* _Exercise directions_: Search the records for the word "rand" and copy each line in which it appears.

(Bounding box prediction data)
══════════════════════════════

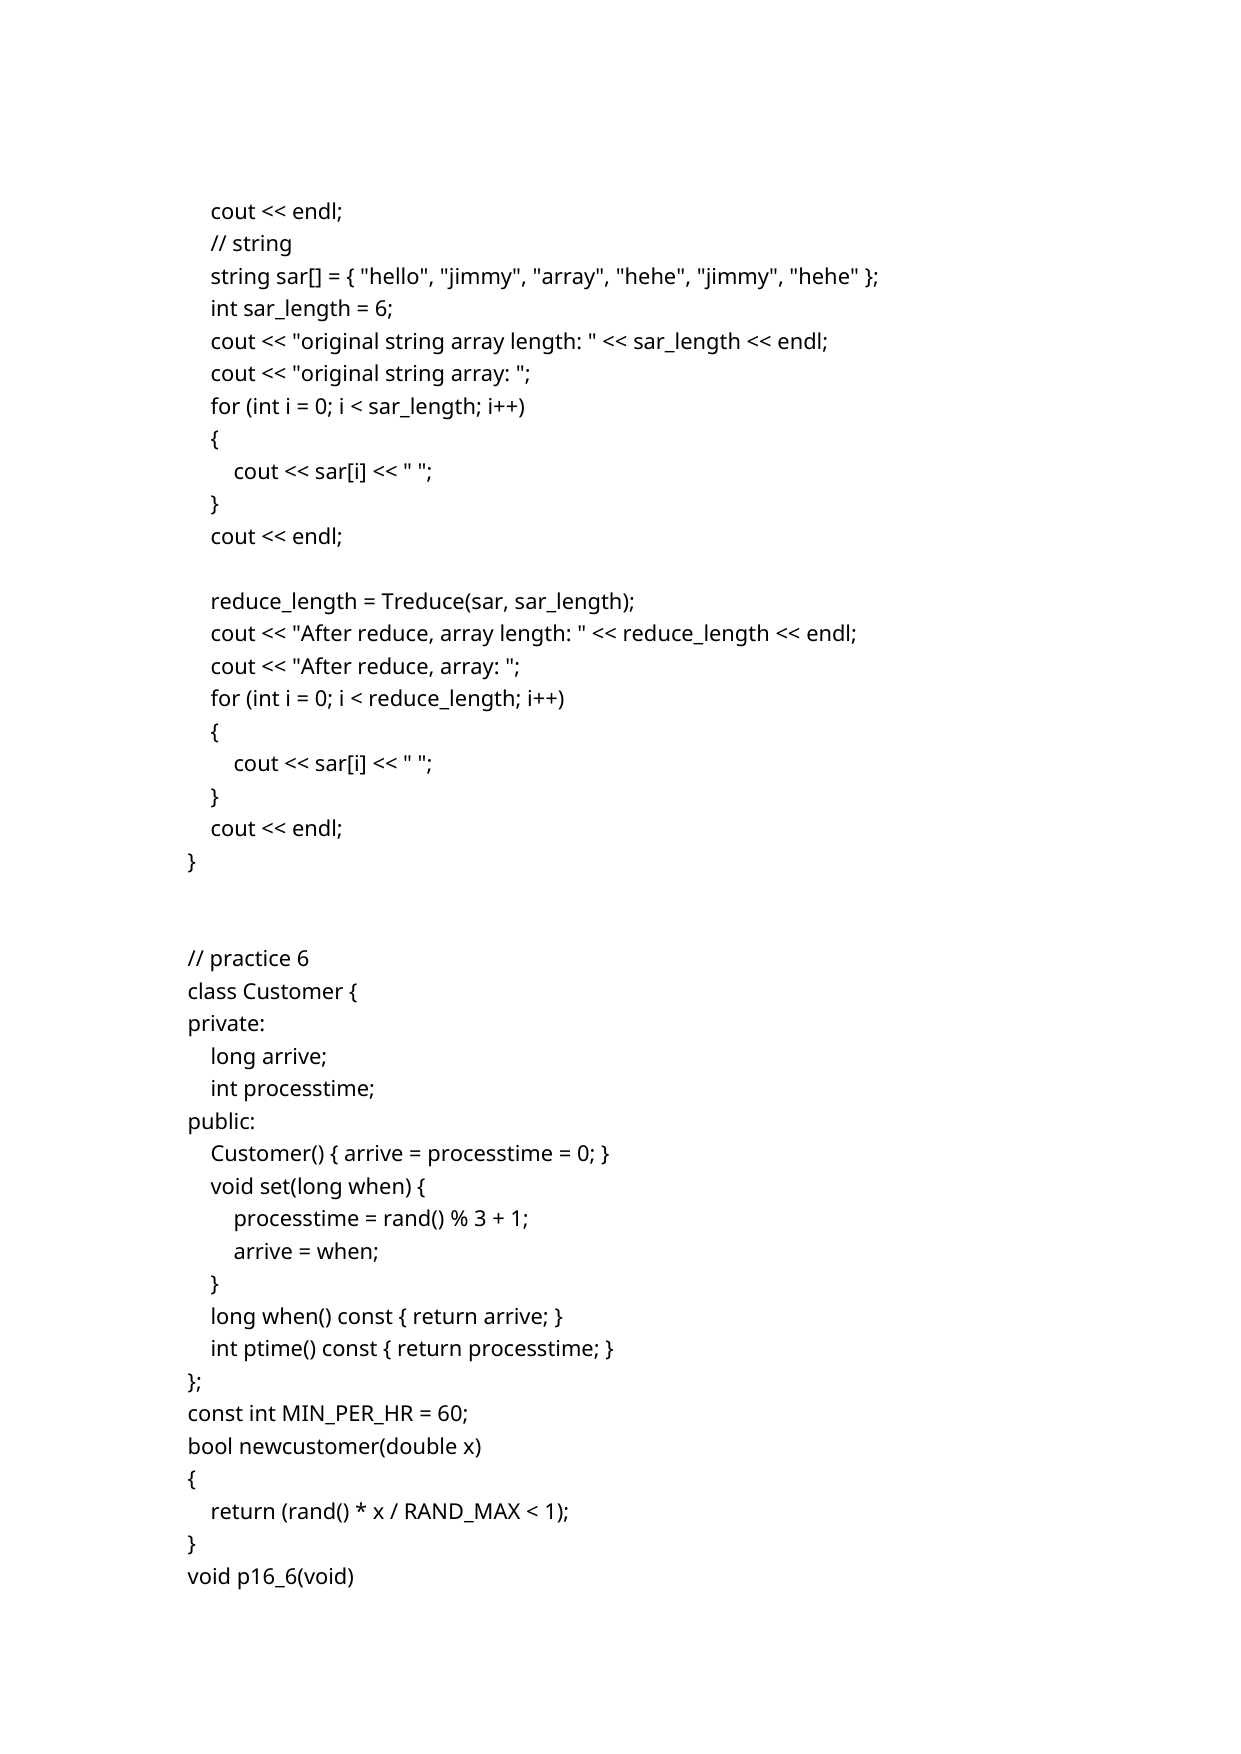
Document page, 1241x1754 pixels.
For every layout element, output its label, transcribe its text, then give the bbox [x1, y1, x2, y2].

text cout << "After reduce, array length: " << reduce_length << endl; [187, 617, 1053, 649]
text } [187, 1267, 1053, 1299]
text bool newcustomer(double x) [187, 1429, 1053, 1462]
text for (int i = 0; i < reduce_length; i++) [187, 682, 1053, 714]
text // string [187, 227, 1053, 259]
text cout << endl; [187, 194, 1053, 227]
text { [187, 422, 1053, 454]
text string sar[] = { "hello", "jimmy", "array", "hehe", "jimmy", "hehe" }; [187, 259, 1053, 292]
text cout << endl; [187, 519, 1053, 552]
text } [187, 844, 1053, 877]
text cout << endl; [187, 812, 1053, 844]
text reduce_length = Treduce(sar, sar_length); [187, 584, 1053, 617]
text private: [187, 1007, 1053, 1039]
text void p16_6(void) [187, 1559, 1053, 1592]
text processtime = rand() % 3 + 1; [187, 1202, 1053, 1234]
text public: [187, 1104, 1053, 1137]
text return (rand() * x / RAND_MAX < 1); [187, 1494, 1053, 1527]
text int ptime() const { return processtime; } [187, 1332, 1053, 1364]
text } [187, 487, 1053, 519]
text const int MIN_PER_HR = 60; [187, 1397, 1053, 1429]
text for (int i = 0; i < sar_length; i++) [187, 389, 1053, 422]
text // practice 6 [187, 942, 1053, 974]
text int processtime; [187, 1072, 1053, 1104]
text long arrive; [187, 1039, 1053, 1072]
text { [187, 714, 1053, 747]
text long when() const { return arrive; } [187, 1299, 1053, 1332]
text cout << sar[i] << " "; [187, 454, 1053, 487]
text arrive = when; [187, 1234, 1053, 1267]
text }; [187, 1364, 1053, 1397]
text Customer() { arrive = processtime = 0; } [187, 1137, 1053, 1169]
text } [187, 1527, 1053, 1559]
text { [187, 1462, 1053, 1494]
text cout << sar[i] << " "; [187, 747, 1053, 779]
text cout << "original string array length: " << sar_length << endl; [187, 324, 1053, 357]
text } [187, 779, 1053, 812]
text cout << "original string array: "; [187, 357, 1053, 389]
text cout << "After reduce, array: "; [187, 649, 1053, 682]
text int sar_length = 6; [187, 292, 1053, 324]
text class Customer { [187, 974, 1053, 1007]
text void set(long when) { [187, 1169, 1053, 1202]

══════════════════════════════

* _Answer for the task_:
text processtime = rand() % 3 + 1; [187, 1202, 1053, 1234]
text return (rand() * x / RAND_MAX < 1); [187, 1494, 1053, 1527]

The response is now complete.